The school was designed by architect Irwin T. Catharine, who was also architected other buildings within the Philadelphia area. It is a three-story, fifteen-bay, brick and limestone building created in the Classical Revival style. It features a projecting center entrance pavilion, four Doric order columns supporting an entablature, and a balustraded parapet.

The school's namesake was the 28th President of the United States, Woodrow Wilson, but in 2022, the School District of Philadelphia renamed the school to Castor Gardens Middle School, reflecting the neighborhood it resides in, due to increasing incidents of related Black Lives Matter protests after the murder of George Floyd, which rendered the school a potential target of violence from the protesters due to the racial views of its namesake, Woodrow Wilson.

The historic school building was added to the National Register of Historic Places in 1986.

===Present day===
On November 14, 2017, the school was placed on lockdown at 1:45 p.m. due to reports of a gun in the school. Police surrounded the school and investigated every classroom in search for the reported firearm and later again that same afternoon to dismiss classes. The lockdown was officially declared over at 5:23 p.m. No one was harmed and no firearm was found.
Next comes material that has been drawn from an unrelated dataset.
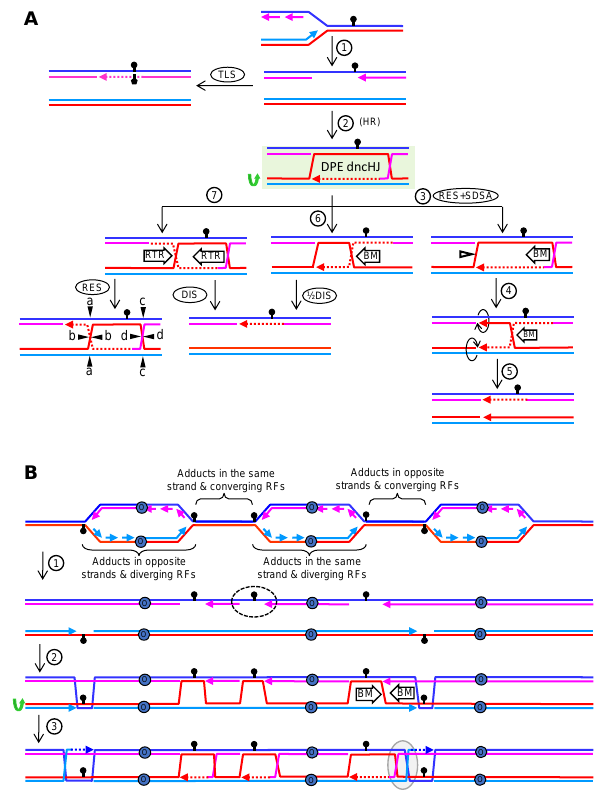
Figure 8. Bypass of replication blockage. ( A ) Gap repair during RS: (1), a DNA adduct (black bulb) blocks synthesis of the lagging strand during replication, leaving a ssDNA gap behind the RF; (2) the 3′ end melts and invades the sister chromatid, which acts as a donor to prime DNA synthesis and bypass the blockage, while the displaced strand is captured by the ssDNA gap, resulting in a DPE dncHJ; (3–5) the JM is processed by first resolving the nHJ with an SSE, followed by branch migration of the cHJ towards the opposing nicks (RES+SDSA-like); (6) alternatively, the cHJ could migrate towards the nHJ and both are eliminated through a half dissolution pathway (½ DIS); (7) the nHJ is ligated into a cHJ, and the resulting DPE dcHJ is processed as in Figure 7. The alternative non-HR translesion synthesis pathway (TLS) is also depicted. ( B ) DPO dcHJ can emerge through branch migration from two contiguous DPE dHJs. DNA adducts are expected to spread along a replicating DNA molecule. Several combinations regarding the relative position of adducts, direction of RFs and leading/lagging strand blockage are possible (indicated with brackets). (1) Replication termination would leave ssDNA gaps, even for leading strand blockage (dotted circle); (2) gap repair would proceed as in panel A to yield tandem dncHJs, which can be orientated as nHJ-cHJ-nHJ-cHJ (head-to- tail), cHJ-nHJ-nHJ-cHJ (head-to-head) or nHJ-cHJ-cHJ-nHJ (tail-to-tail); (3) Diverging branch migration can put in proximity two cHJ coming from different bypass events, resulting in DPO dcHJs when two adjacent dncHJs where in either head-to-head or tail-to-tail orientation (grey oval for an example coming from a tail-to-tail partner). An “O” within a dark blue circle points to replication origins. For other abbreviations and signs see previous figure legends.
On March 15, 2019, the school was placed on lockdown again, this time for approximately two hours due to reports that a student had brought three live rounds of ammunition into the building, police took the alleged suspect into custody. No weapon was discovered inside the school and no one was harmed during the incident.

On November 19, 2024, the school was placed on lockdown for a third time for 1 hour and 15 minutes from 12:15 p.m. to 1:30 p.m. after reports of a stabbing which occurred between a student and two employees. One employee suffered a cut in the arm, while another suffered a cut in their abdomen. Philadelphia police discovered the suspect hiding behind a bookshelf, and then proceeded to restrain them then take them into custody, recovering the weapon in the process. The two stabbed employees recovered from the incident and returned shortly after.